Desde hace 17 años la Asamblea General de la Organización de Naciones Unidas (ONU) proclamó el 3 de diciembre como el Día Internacional de las Personas con Discapacidad, fecha que coincide con la de la Medicina Latinoamericana.
El atinado dictamen emergió para vindicar y hacerle justicia, en medio de tantos atropellos afectivos, a ese humano encargo de comprender la vida como el oficio de dos seres gemelares que coexisten bajo el arresto de un solo corazón: el que por naturaleza somos y ese otro invisible que junto al primero da resistencia y persevera.
De acuerdo con criterios de la Organización Mundial de Salud (OMS), discapacitado es todo aquel que padece de modo temporal o permanente una disminución de sus facultades físicas, mentales o sensoriales, lo cual le impide realizar por sí mismo su desempeño físico, mental, social, ocupacional o económico, a causa de determinada carencia anatómica o psicológica.
Por ello, hacerle una marca al calendario a favor de los millones de seres que en todo el planeta se oponen a las fuerzas de su realidad con el sobrepeso de alguna limitación, no es más que un racional espaldarazo de esta civilización, signada con visos de desquiciamiento, a las crudas maquinarias que se parapetan hoy en un mundo cargado de obstáculos.
Un mundo que subyace triste ante la probada invalidez de los que le articulan aciagas políticas, y le acrecientan la miseria y el hambre bajo los emblemas contemporáneos de una crisis.

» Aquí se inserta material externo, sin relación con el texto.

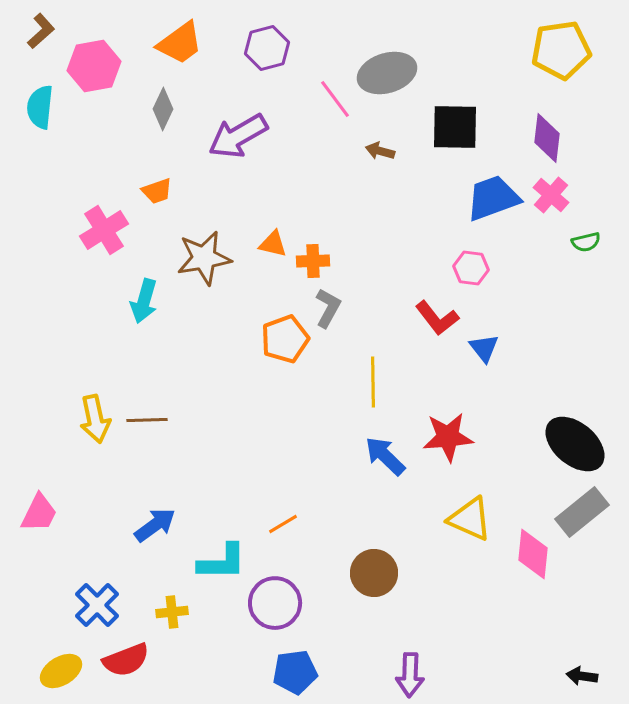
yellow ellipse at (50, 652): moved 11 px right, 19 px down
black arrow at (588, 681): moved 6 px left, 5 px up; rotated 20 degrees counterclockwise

Un mundo que polariza arbitrariamente sus economías, sus invenciones, sus sociedades. Un mundo más cuadrado que redondo, que concentra en los países pobres y en desarrollo cerca del 80 por ciento de sus discapacitados, y en el que muchos de los contenidos en esa cifra nunca han tocado las teclas de un teléfono ni las de una computadora de alta velocidad.
Un mundo al que no le queda más remedio que existir entre amenazas y metrallas, con el sigilo de no saber los cuerpos que quedarán inválidos, cuando no muertos, ante las bombas y los tiros que se cruzan, como si fueran flores, por la fuerza de tanta hostilidad y tanto terrorismo.
Un mundo que también ensancha día a día el número de los que ven sucumbir al menos una de sus potencialidades físicas o mentales por culpa de la malnutrición, la escasez de agua potable, la miseria, la insalubridad y hasta el olvido.
Pero en un mundo como este, donde también hay hombres que se saben amigos del propio hombre por desvelarse para tender puentes en vez de barreras, la capacidad de crear y creer en uno mismo puede quitarle dolores a la discapacidad.
¿Acaso alguien duda que allá por las selvas ecuatorianas, o por las inhóspitas lomas de Nicaragua, desde donde se tocan las venas sangrantes de América Latina, la raza humana, como la llamó Martí, no redime hoy, con sus mejores aciertos, de la miseria?
Por eso, no me escondo para decir que me conmueve esta fecha, sobre todo porque me sostiene el aliento con que convidan a existir muchos de los que andan por ahí desprovistos de alguna facultad, al mirar la vida siempre con lentes verdes, y levantar con paciencia, por encima de los mil demonios que les rondan, el yo de sus propósitos mediatos y el de sus largas utopías.